→ **Consigne A**: Recopiez tout ce qui va de « représentée par Me » jusqu'à « Monsieur Kamel BENKHIRA. » dans l'extrait de l'arrêt.
→ **Consigne B**: D'après l'extrait de l'arrêt, à quelle date l'affaire a-t-elle été débattue en audience publique ?
→ **Consigne C**: Reprenez l'extrait de l'arrêt à la suite de sa dernière phrase, s'il vous plaît.

→ **Extrait source**:
▼▼▼

Me Maxime PLANTARD de la SCP DAYDE – PLANTARD – ROCHAS & VIRY, avocat au barreau d’AIX-EN-PROVENCE
Me Maud ANDRIEUX, avocat au barreau de MARSEILLE
Décision déférée à la Cour :
Jugement du Conseil de Prud’hommes – Formation paritaire de MARSEILLE en date du 22 Janvier 2019 enregistré au répertoire général sous le n° F17/02081.
APPELANT
Monsieur [P] [W], demeurant [Adresse 3]
représenté par Me Maxime PLANTARD de la SCP DAYDE – PLANTARD – ROCHAS & VIRY, avocat au barreau d’AIX-EN-PROVENCE substitué par Me David TRAMIER, avocat au barreau D’AIX-EN-PROVENCE
INTIMEES
CGEA CENTRE DE GESTION ET D’ETUDE AGS DE [Localité 8], demeurant [Adresse 7]
non représentée
Société EDEN DIVE, SARL au capital de 25.000,00 €, numéro SIRET 80059391500013, ayant son siège social [Adresse 4], représentée par Maître [H] [S] désigné en qualité de mandataire liquidateur de la Société EDEN DIVE, selon jugement du 15.06.2023 rendu par le Tribunal de Commerce de MARSEILLE, dont l’étude est située [Adresse 2].
représentée par Me Maud ANDRIEUX, avocat au barreau de MARSEILLE substituée par Me Stéphanie BESSET-LE CESNE, avocat au barreau de MARSEILLE
*-*-*-*-*
COMPOSITION DE LA COUR
En application des dispositions des articles 804 et 805 du code de procédure civile, l’affaire a été débattue le 25 Janvier 2024, en audience publique, les avocats ne s’y étant pas opposés, devant Mme Emmanuelle CASINI, Conseillère, chargée du rapport, qui a fait un rapport oral à l’audience, avant les plaidoiries.
Ce magistrat a rendu compte des plaidoiries dans le délibéré de la cour, composée de :
Madame Véronique SOULIER, Présidente
Mme Stéphanie BOUZIGE, Conseillère
Mme Emmanuelle CASINI, Conseillère
Greffier lors des débats : Monsieur Kamel BENKHIRA.
Les parties ont été avisées que le prononcé de la décision aurait lieu par mise à disposition au greffe le 08 Mars 2024.
ARRÊT
Réputé contradictoire,
Prononcé par mise à disposition au greffe le 08 Mars 2024
Signé par Madame Véronique SOULIER, Présidente et Monsieur Kamel BENKHIRA, Greffier, auquel la minute de la décision a été remise par le magistrat signataire.
*
Monsieur [P] [W] a répondu à une offre d’emploi émanant de la société EDEN DIVE, exploitant un club de plongée situé sur le port de [Localité 6], aux fins d’être embauché en contrat à durée déterminé saisonnier de 6 mois en qualité de moniteur à compter du 1er mai 2017 moyennant une rémunération de 1.550 euros nets.

▲▲▲

→ **Enregistrements extraits**:
▼▼▼

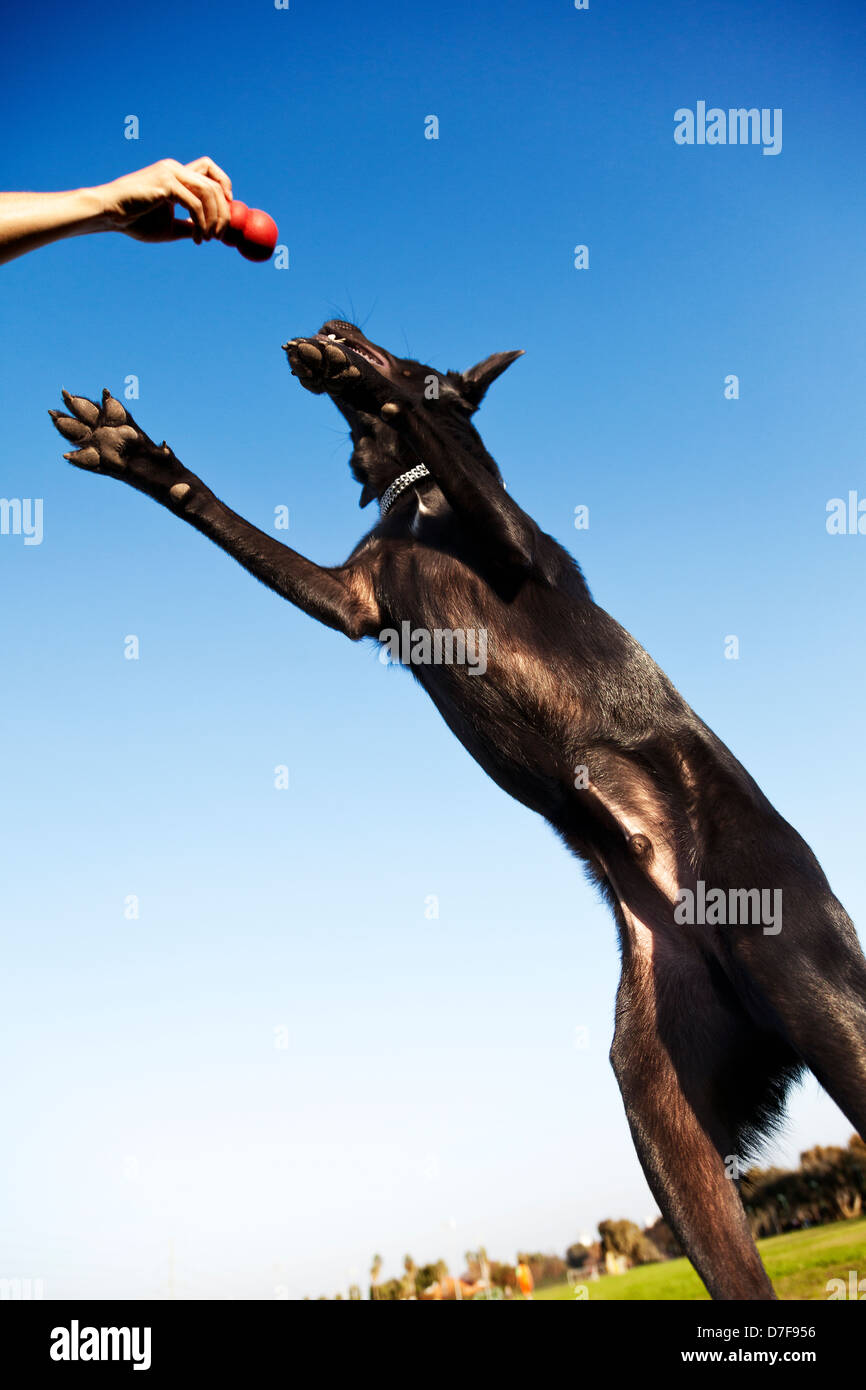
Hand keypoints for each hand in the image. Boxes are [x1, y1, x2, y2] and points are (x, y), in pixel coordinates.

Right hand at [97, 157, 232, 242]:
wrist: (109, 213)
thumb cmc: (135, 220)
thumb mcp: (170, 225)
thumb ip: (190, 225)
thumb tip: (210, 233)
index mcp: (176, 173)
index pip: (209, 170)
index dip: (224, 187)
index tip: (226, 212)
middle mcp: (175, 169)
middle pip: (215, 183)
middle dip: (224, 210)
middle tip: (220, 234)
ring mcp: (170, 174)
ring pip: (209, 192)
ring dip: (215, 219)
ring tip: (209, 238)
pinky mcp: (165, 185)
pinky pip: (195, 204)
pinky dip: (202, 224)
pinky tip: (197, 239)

▲▲▲

→ **Réponse attendue A**:
représentée par Me Maud ANDRIEUX, avocat au barreau de MARSEILLE substituée par Me Stéphanie BESSET-LE CESNE, avocat au barreau de MARSEILLE
*-*-*-*-*
COMPOSITION DE LA COUR
En application des dispositions des articles 804 et 805 du code de procédure civile, l’affaire a été débattue le 25 Janvier 2024, en audience publique, les avocats ne s’y étant pas opposés, devant Mme Emmanuelle CASINI, Conseillère, chargée du rapport, qui a fait un rapport oral à l’audience, avant les plaidoiries.
Ce magistrat a rendu compte des plaidoiries dans le délibéré de la cour, composée de :
Madame Véronique SOULIER, Présidente
Mme Stéphanie BOUZIGE, Conseillère
Mme Emmanuelle CASINI, Conseillère
Greffier lors des débats : Monsieur Kamel BENKHIRA.

→ **Réponse attendue B**: Le 25 janvier 2024.

→ **Réponse attendue C**:
Monsieur [W] s’est rendu sur son lieu de travail à [Localité 6] le 28 avril 2017, date à compter de laquelle la société EDEN DIVE l’a hébergé temporairement dans la salle de cours du club.
Suite à un différend portant sur le logement de Monsieur [W], la relation a pris fin le 7 mai 2017.
Monsieur [W] n’a pas signé le contrat de travail qui lui a été soumis le 5 mai 2017.
La Convention collective applicable est celle du sport du 7 juillet 2005 étendue par arrêté du 21 novembre 2006 (IDCC 2511).
Par requête en date du 14 septembre 2017, Monsieur [W] a saisi le conseil de prud’hommes aux fins de voir reconnaître l’existence d’un contrat de travail et condamner la société EDEN DIVE à lui payer diverses sommes au titre de l’exécution du contrat, ainsi que de la rupture de celui-ci.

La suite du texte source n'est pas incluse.